#### INSTRUCTIONS FOR THE TASK
In the entries below, find the line with "no extended information." and print exactly every line from there up to and including the line with "If a case of", with no other lines.
⟨
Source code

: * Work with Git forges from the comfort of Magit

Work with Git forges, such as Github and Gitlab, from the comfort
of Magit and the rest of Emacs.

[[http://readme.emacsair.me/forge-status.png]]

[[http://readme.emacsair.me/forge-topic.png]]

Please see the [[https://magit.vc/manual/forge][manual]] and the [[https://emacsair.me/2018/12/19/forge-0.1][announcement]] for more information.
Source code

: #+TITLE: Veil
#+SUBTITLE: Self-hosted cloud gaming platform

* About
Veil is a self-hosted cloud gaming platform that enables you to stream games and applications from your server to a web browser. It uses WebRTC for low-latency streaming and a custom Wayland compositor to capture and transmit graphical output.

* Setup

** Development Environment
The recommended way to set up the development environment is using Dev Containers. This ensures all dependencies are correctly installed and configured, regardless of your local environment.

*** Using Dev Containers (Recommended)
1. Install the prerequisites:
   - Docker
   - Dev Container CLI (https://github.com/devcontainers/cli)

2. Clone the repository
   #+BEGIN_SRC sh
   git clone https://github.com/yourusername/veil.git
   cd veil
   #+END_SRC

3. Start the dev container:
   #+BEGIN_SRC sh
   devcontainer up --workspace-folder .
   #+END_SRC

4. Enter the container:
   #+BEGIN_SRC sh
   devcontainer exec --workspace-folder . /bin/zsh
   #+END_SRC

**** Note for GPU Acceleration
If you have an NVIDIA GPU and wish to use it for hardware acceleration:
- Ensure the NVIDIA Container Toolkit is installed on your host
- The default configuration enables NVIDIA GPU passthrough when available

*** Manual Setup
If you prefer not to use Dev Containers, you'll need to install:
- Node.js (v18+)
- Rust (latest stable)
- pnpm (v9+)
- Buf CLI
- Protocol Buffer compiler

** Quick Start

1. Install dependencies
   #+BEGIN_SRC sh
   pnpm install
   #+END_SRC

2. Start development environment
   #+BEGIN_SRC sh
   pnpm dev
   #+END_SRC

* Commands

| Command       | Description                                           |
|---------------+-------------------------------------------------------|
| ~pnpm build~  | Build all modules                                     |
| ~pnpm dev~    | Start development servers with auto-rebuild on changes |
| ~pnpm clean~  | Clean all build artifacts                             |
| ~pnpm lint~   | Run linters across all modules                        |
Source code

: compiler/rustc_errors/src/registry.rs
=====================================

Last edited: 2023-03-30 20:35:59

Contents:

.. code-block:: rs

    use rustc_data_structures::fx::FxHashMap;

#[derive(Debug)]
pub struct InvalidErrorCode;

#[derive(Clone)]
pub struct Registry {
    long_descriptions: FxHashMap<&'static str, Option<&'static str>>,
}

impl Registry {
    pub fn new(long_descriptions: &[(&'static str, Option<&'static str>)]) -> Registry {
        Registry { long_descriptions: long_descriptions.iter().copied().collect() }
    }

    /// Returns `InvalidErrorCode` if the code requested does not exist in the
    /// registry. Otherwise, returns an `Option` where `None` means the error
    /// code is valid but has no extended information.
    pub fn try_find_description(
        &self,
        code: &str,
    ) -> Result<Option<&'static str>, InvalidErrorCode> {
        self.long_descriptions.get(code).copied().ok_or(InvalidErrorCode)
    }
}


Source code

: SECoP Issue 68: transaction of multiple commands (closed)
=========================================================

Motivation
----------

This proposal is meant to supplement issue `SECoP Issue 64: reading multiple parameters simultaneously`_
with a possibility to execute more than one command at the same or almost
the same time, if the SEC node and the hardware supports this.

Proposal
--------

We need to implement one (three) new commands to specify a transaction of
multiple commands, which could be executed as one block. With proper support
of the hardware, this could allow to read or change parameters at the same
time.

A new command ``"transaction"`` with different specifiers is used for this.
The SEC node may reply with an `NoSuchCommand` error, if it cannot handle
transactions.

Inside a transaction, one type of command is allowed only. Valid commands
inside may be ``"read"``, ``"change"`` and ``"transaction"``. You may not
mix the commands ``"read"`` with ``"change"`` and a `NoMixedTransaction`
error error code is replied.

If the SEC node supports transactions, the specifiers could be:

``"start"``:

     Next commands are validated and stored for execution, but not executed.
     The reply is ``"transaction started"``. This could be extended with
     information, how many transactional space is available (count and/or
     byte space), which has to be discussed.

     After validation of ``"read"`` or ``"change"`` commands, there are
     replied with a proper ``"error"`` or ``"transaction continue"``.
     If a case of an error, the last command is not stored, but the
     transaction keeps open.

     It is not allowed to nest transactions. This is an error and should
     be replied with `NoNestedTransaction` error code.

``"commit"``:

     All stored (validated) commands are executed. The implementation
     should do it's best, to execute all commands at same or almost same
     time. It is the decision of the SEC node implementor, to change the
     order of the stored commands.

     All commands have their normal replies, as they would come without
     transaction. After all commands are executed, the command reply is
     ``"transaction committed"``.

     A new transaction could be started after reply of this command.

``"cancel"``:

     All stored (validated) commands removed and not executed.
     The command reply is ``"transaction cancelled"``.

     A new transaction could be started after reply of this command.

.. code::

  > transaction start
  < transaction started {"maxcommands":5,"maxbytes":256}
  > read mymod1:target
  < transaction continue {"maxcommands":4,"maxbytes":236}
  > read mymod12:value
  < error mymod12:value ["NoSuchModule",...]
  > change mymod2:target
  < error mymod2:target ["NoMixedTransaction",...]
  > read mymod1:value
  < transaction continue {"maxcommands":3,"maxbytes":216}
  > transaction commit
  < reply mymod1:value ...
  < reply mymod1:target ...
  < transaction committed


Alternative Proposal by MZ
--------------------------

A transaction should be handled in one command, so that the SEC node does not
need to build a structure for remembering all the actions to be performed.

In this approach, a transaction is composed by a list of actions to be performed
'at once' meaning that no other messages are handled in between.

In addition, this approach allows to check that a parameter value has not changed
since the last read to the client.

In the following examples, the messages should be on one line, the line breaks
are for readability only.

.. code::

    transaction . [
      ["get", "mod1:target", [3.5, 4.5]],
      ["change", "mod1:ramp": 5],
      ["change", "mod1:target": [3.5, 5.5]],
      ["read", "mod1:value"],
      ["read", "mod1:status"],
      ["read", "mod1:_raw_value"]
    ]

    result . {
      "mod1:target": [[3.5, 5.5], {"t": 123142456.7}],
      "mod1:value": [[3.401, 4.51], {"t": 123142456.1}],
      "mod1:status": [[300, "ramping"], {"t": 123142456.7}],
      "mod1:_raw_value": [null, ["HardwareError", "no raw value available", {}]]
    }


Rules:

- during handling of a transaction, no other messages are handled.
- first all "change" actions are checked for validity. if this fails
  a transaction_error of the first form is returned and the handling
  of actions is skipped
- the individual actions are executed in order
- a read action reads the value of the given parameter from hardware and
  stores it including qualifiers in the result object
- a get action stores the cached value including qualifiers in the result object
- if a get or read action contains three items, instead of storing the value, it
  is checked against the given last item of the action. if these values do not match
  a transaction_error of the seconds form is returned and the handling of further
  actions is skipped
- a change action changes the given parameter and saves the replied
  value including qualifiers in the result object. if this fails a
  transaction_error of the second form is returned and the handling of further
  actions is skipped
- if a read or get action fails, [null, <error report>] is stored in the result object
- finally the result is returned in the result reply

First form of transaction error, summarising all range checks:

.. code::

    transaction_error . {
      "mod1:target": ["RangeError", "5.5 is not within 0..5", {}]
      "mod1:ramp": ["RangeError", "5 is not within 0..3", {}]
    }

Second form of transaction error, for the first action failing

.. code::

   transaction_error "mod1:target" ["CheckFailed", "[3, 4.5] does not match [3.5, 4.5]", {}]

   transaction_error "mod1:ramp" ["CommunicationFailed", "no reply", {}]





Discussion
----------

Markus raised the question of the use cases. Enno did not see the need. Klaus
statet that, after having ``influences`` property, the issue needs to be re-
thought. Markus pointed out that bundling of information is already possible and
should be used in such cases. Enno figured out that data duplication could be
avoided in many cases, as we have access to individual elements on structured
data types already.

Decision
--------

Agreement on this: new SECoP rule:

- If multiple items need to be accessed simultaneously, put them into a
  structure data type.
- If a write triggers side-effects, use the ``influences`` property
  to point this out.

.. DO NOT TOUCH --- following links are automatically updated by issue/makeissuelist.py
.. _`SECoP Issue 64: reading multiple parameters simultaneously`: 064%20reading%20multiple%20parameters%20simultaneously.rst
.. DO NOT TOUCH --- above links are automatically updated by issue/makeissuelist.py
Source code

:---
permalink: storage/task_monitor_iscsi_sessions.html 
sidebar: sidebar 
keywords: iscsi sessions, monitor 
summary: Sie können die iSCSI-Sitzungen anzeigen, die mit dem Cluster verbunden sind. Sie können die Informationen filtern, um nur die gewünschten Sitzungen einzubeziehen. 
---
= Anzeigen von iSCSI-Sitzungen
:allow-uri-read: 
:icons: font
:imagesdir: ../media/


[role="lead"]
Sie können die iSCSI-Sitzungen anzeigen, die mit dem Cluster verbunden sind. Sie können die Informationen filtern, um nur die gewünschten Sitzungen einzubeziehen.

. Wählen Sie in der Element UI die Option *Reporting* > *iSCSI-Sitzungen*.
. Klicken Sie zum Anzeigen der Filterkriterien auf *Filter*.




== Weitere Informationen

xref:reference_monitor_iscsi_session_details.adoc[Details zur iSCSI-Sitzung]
⟩
#### REPLY TO THE EXERCISE
    /// code is valid but has no extended information.
    pub fn try_find_description(
        &self,
        code: &str,
    ) -> Result<Option<&'static str>, InvalidErrorCode> {
        self.long_descriptions.get(code).copied().ok_or(InvalidErrorCode)
    }
}


Source code

: SECoP Issue 68: transaction of multiple commands (closed)
=========================================================

Motivation
----------

This proposal is meant to supplement issue `SECoP Issue 64: reading multiple parameters simultaneously`_
with a possibility to execute more than one command at the same or almost
the same time, if the SEC node and the hardware supports this.

Proposal
--------

We need to implement one (three) new commands to specify a transaction of
multiple commands, which could be executed as one block. With proper support
of the hardware, this could allow to read or change parameters at the same
time.

A new command ``"transaction"`` with different specifiers is used for this.
The SEC node may reply with an `NoSuchCommand` error, if it cannot handle
transactions.

Inside a transaction, one type of command is allowed only. Valid commands
inside may be ``"read"``, ``"change"`` and ``"transaction"``. You may not
mix the commands ``"read"`` with ``"change"`` and a `NoMixedTransaction`
error error code is replied.

If the SEC node supports transactions, the specifiers could be:

``"start"``:

     Next commands are validated and stored for execution, but not executed.
     The reply is ``"transaction started"``. This could be extended with
     information, how many transactional space is available (count and/or
     byte space), which has to be discussed.

     After validation of ``"read"`` or ``"change"`` commands, there are
     replied with a proper ``"error"`` or ``"transaction continue"``.
     If a case of an error, the last command is not stored, but the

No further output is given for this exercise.